Julio Bevione reflexiona sobre cómo poner fin a las cadenas de dolor que nos mantienen atados.
Sin que Carlos me lo dijera, mientras me contaba los problemas que tenía con su esposa, supe que había asuntos pendientes en la relación con su madre. Según él, su esposa no lo entendía, estaban distanciados y su matrimonio no funcionaba. También habló de su infancia, de los años que vivió con su madre y de que nunca pudo sentirse tan cerca de ella como hubiera querido.
Al vivir con ellos, o con quienes nos criaron de chicos, fuimos aprendiendo a definirnos. Lo que hoy nos molesta tanto de ellos son sombras que nos persiguen, pero en vez de asumir la responsabilidad de cambiar, gastamos energía tratando de conseguir que nuestra pareja se sienta culpable o, por lo menos, que sea ella la que cambie.
El legado de nuestros padres se manifiesta en nuestras creencias, estilo de vida, actitudes y, sobre todo, en la manera de relacionarnos con los demás. En muchas ocasiones, para “vengarnos” de nuestros padres, herimos a nuestra pareja, jefe o amigos, en vez de decidirnos a cortar los lazos del dolor. O bien, les pedimos a las personas cercanas a nosotros lo que no hemos recibido de nuestros padres.
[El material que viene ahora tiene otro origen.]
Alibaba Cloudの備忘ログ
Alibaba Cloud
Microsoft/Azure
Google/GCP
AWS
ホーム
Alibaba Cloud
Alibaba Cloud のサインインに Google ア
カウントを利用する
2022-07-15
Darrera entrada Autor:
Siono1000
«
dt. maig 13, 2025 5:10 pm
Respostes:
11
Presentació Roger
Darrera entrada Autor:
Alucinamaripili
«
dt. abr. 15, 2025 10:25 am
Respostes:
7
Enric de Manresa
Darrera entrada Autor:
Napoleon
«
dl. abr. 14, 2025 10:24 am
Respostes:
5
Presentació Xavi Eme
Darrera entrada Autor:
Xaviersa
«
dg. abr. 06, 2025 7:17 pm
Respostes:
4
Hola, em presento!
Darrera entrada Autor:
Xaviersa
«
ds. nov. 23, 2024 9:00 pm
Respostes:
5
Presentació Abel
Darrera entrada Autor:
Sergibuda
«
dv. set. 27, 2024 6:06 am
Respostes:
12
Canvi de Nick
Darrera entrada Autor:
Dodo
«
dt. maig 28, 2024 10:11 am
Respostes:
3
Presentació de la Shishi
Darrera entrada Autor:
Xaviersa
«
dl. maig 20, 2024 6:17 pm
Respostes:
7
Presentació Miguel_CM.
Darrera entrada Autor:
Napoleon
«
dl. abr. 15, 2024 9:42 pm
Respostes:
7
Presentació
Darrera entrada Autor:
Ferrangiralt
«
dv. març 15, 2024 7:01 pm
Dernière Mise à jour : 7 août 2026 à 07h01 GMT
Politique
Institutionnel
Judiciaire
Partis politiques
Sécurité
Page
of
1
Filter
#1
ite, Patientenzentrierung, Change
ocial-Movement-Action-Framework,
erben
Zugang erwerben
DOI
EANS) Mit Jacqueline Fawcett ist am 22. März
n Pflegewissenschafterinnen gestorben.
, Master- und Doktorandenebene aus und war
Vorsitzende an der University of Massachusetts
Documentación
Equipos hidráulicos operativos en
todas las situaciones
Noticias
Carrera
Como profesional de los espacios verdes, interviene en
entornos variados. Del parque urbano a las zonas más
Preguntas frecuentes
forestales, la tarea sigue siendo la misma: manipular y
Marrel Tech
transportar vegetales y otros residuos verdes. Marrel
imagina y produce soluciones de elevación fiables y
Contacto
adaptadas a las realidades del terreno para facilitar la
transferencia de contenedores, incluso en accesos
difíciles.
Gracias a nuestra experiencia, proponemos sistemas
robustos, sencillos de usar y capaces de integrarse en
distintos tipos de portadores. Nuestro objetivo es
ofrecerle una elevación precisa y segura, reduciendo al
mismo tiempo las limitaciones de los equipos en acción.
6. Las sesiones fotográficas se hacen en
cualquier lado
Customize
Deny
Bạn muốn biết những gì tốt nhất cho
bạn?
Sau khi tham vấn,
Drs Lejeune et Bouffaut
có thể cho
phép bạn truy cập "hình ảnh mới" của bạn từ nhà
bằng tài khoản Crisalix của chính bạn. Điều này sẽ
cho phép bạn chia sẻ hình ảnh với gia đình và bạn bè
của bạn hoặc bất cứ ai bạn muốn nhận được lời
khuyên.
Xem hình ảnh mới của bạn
Como Carlos nunca sintió el apoyo de su madre —aunque no haya carecido de él realmente, sino que esa es su percepción—, las personas con quienes trata hoy lo rechazan mientras él hace todo por complacerlas. Esto le ocurre con su esposa, con su jefa e incluso con sus hijos. Y esas interacciones son terreno fértil para la codependencia, una de las situaciones más desgastantes en las relaciones interpersonales.
Carlos me preguntó qué podría hacer, y yo le aconsejé lo siguiente:
- Reconocer el legado. Le sugerí que hiciera una lista de todo lo que le molestaba de su esposa, y otra de sus relaciones en general. Luego, para entender las razones de su enojo, que analizara si esa forma de relacionarse la había aprendido de sus padres o de otra figura importante en su vida, especialmente en los primeros años de su niñez.
- Cortar los lazos simbólicamente. No necesitamos hacerlo en presencia de nuestros padres, porque es nuestra versión de la historia y de nosotros depende cerrar las heridas. Podemos ayudarnos realizando una ceremonia que simbolice la ruptura de los lazos del dolor. Sentados en silencio, pensemos en lo que nos molesta de nosotros mismos —actitudes, temores y modo de ver la vida— para saber de quién lo heredamos; luego, reconozcamos que lo hicimos nuestro inconscientemente, pero que no nos pertenece. Es lo que aprendimos de nuestros padres (o de quienes nos criaron) y debemos sentirnos agradecidos con ellos, pero podemos empezar a seguir un camino diferente porque tenemos autoridad sobre nuestra vida.
- Elegir otro camino. ¿Cómo cambiar positivamente nuestra manera de relacionarnos? Le aconsejé a Carlos que se diera tiempo para analizarse a fondo, reconocer sus necesidades y pensar en una nueva forma de relacionarse, a partir de lo que él es en realidad, no de lo que no desea ser; desde el amor, y no desde el miedo. Le dije que tuviera en cuenta lo que quiere, lo que puede ofrecer a los demás y lo que necesita de ellos, para poder pedírselo con sinceridad.
Aquel día, Carlos por fin pudo romper una cadena de dolor que lo tuvo atado durante años; sin saber por qué sus relaciones no florecían. De cada persona que hemos recibido amor, hemos aprendido una manera de vivir, pero llega un momento en que debemos decidir qué es lo que sentimos como propio y lo que no, para devolver lo ajeno con el mismo amor con que nos lo dieron.